Kim Ji-ha saw through it certainly that for the internalization of a sorrow of the day, much literariness and mental sternness which modern reason was finding its exit aimed mainly at weakness them, but did not pinpoint the culprits of social contradictions. He found the reason why they were only ideological in the intellectual petit bourgeois character. And a way which he had worked out to tide over it was the very popular art of the conventional age and its practical resistance. He had recourse to asthetics of folk arts to exceed the historical limits in the form of existence which our modern poems had.
"To combine the stream of Kim Su-yeong and pansori, critical realist poetry and national popular art is a vital mission of our age, our generation and us"(On April 1, 1070). The point or place which this one sentence should hit is a destined and pivotal experiment which the Korean national literature or intellectuals are expected to undergo in process of future movements.
He did not budge an inch backward in confrontation with the Park Chung-he regime from start to finish and he was faithful to the spirit of the times (Zeitgeist) calling for touching a string in contemporary readership's heart. He experimented on genres without a break and immersed himself in finding a whole form and style in our lyric poetry. We can know from his vestiges that such doings let him know his lyric poetry did not express the dynamics of traditional popular asthetics and he craved for a more naked verse style.

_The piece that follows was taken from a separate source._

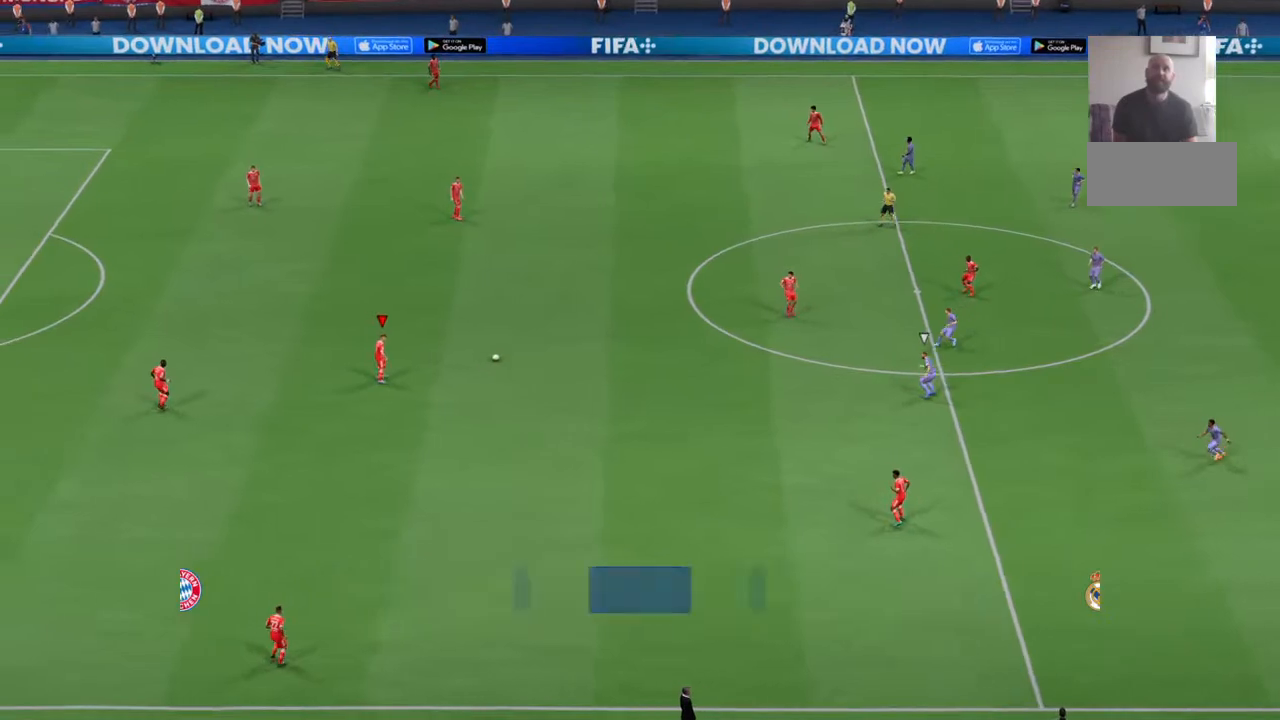
{"buttons": [], "left_stick": "down-right", "right_stick": "center", "events": [[267, "left_stick", "down"], [333, "CROSS", "down"], [500, "CROSS", "up"], [500, "left_stick", "down-right"]]}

We can know such fact through works written in poetic notes when publishing 'Castor New Wind'. We can know that his experiment did not center merely on political oppression and lack of freedom but pursued generalization or wholeness.
But part of student movement activists denied 'Through Feeling Thirsty" after the May Struggle on May 18, 1980. It was due to the extreme skepticism of the type of democratic personnel 'giving democracy cheers in secret at back streets at daybreak'. The students wanted the type of fighters and they sang 'your pretty breast cut like a tofu (bean curd)...' So he had almost no other way but one. It was to make a long march of thought in search of a more lengthy and essential role. Perhaps he wrote 'Heavy Snowfall" from that perspective but the writing had limits that 'it lacked the spirit of the times(Zeitgeist) calling for touching a string in contemporary readership's heart' and 'it created an unexpected genre not based on the intervention and consensus of readers'. At that point, he finally got out of the focus which had attracted the whole context and literary circles in our movement history for the last 10 years.
In such course, he broke down asthetic and political distortions and inertia initiated in the process of dependent modernization after our country's division. His ballads and thoughts did not succeed in part because of their failure to secure a stable genre style but any socially problematic consciousness live to affect continuously. That formed a giant stream of mass cultural movement in the 1980s, caused a debated such as disbanding genres, co-creation and the mass subject theory and made us reflect on our modern genre styles formed with our mass' creative intervention excluded after its introduction from the West.
Kim Ji-ha's asthetic and practical energies opened a passage for constructing a subjective and new modernity in this way by passing through all history in the 1970s and 1080s.